Max Jorgensen
- Born: 2 September 2004 (age 22) Sheffield, South Yorkshire, England
- Height: 181 cm (5 ft 11 in)
- Weight: 88 kg (194 lb)
- School: St Joseph's College, Hunters Hill
- Notable relative: Peter Jorgensen (father)

Rugby union career
- Position(s): Fullback, Wing
- Current team: Waratahs

Youth career
- Waratahs Academy

Super Rugby
- Years: Team / Apps / (Points)
- 2023–: Waratahs / 39 / (80)
- Correct as of 30 May 2026

International career
- Years: Team / Apps / (Points)
- 2024–: Australia / 28 / (50)
- Correct as of 27 September 2026

= Max Jorgensen =

Australia international rugby union player

Max Jorgensen (born 2 September 2004) is an Australian professional rugby union player who plays as a wing for the New South Wales Waratahs in the Super Rugby, and the Australia national team.

==Early life and career==
Jorgensen was born in Sheffield in the English county of South Yorkshire in 2004. At the time he was born, his father, Peter, was playing professional rugby union with English Premiership side Rotherham Titans.

===Waratahs===
A New South Wales Waratahs academy product and schoolboy representative. Jorgensen also played junior rugby league with the Leichhardt Juniors club. He reportedly turned down an offer from National Rugby League (NRL) club Sydney Roosters.

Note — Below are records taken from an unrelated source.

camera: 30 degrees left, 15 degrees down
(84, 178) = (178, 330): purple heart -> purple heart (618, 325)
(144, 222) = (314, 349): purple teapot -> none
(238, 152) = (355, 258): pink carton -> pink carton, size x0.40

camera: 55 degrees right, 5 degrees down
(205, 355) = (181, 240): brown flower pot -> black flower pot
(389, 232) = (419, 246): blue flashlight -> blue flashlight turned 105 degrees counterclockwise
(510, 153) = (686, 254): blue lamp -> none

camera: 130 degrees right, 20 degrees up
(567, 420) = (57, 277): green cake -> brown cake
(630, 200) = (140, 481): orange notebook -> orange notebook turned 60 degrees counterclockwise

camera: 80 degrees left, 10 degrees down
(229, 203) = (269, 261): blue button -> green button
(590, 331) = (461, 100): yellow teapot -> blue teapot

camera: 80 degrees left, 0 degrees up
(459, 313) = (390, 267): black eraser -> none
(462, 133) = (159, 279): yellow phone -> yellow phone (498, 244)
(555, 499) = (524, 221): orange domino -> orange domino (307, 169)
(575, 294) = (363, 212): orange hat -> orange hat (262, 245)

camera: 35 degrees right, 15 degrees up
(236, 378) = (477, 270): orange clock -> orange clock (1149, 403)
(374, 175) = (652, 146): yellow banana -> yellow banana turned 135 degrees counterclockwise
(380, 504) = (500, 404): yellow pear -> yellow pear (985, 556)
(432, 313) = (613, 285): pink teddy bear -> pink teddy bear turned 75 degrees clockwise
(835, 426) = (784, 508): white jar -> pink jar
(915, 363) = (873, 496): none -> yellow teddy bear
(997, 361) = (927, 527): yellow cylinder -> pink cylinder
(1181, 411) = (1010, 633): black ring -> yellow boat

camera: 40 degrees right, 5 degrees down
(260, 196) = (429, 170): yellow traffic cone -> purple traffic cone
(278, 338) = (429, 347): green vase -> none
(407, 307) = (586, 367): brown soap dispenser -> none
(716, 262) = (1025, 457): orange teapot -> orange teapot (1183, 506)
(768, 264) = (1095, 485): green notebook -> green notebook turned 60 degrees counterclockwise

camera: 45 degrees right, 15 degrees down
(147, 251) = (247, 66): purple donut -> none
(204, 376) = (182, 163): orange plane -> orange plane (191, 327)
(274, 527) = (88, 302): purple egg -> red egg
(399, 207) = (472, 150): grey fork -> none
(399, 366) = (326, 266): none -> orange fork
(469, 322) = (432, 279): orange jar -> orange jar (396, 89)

After being brought into the senior squad for the 2023 Super Rugby season, Jorgensen was named as a starter for the Waratahs in their first round match against the ACT Brumbies. Playing the full match, Jorgensen scored two tries, although the Waratahs lost 25–31. The following week Jorgensen scored another try in a win against the Fijian Drua.

In April 2023, he was named by Eddie Jones in a Wallabies training squad. He was selected in the Australia squad for the 2023 Rugby World Cup, but was ruled out of the tournament after fracturing his fibula in training, without playing a match.

Early in the 2024 Super Rugby season, Jorgensen re-signed with the Waratahs until the end of 2026.

In January 2026 Jorgensen signed a five-year, multimillion dollar contract extension with the Waratahs, which would see him stay with the club until the end of 2031. The deal also allows Jorgensen to take sabbatical seasons overseas in 2028 and 2030. The Sydney Morning Herald reported that the deal came at a time of heightened interest from National Rugby League (NRL) clubs, particularly the Sydney Roosters. The contract was reported to be around AUD900k per season. Commenting on the new contract extension, Jorgensen told The Sydney Morning Herald: "I said to my manager, I want to stay. This is where my heart lies and this is where I want to play. It was mainly that I was loving it here and being a part of the Tahs and the Wallabies and I really wanted to stay. I didn't really have any interest going anywhere else. We weren't keeping that a secret or anything. That was pretty much the conversation that were happening over the last six or so months since [negotiations] started, that I wanted to stay."

==International career==
Born in England to an Australian parent, Jorgensen is eligible to represent Australia or England. Jorgensen holds a British passport. Jorgensen also has Russian ancestry via his father Peter.

Having already been selected in the Wallabies squad for 2023, Jorgensen was selected in the first squad announcement for the 2024 Rugby Championship. Jorgensen made his international debut for Australia in the second round of the 2024 Rugby Championship against South Africa at Perth Stadium, Perth, Western Australia. Australia lost 12–30. In November 2024, he scored the winning try in the last play of a 42–37 victory over England during the 2024 Autumn Nations Series.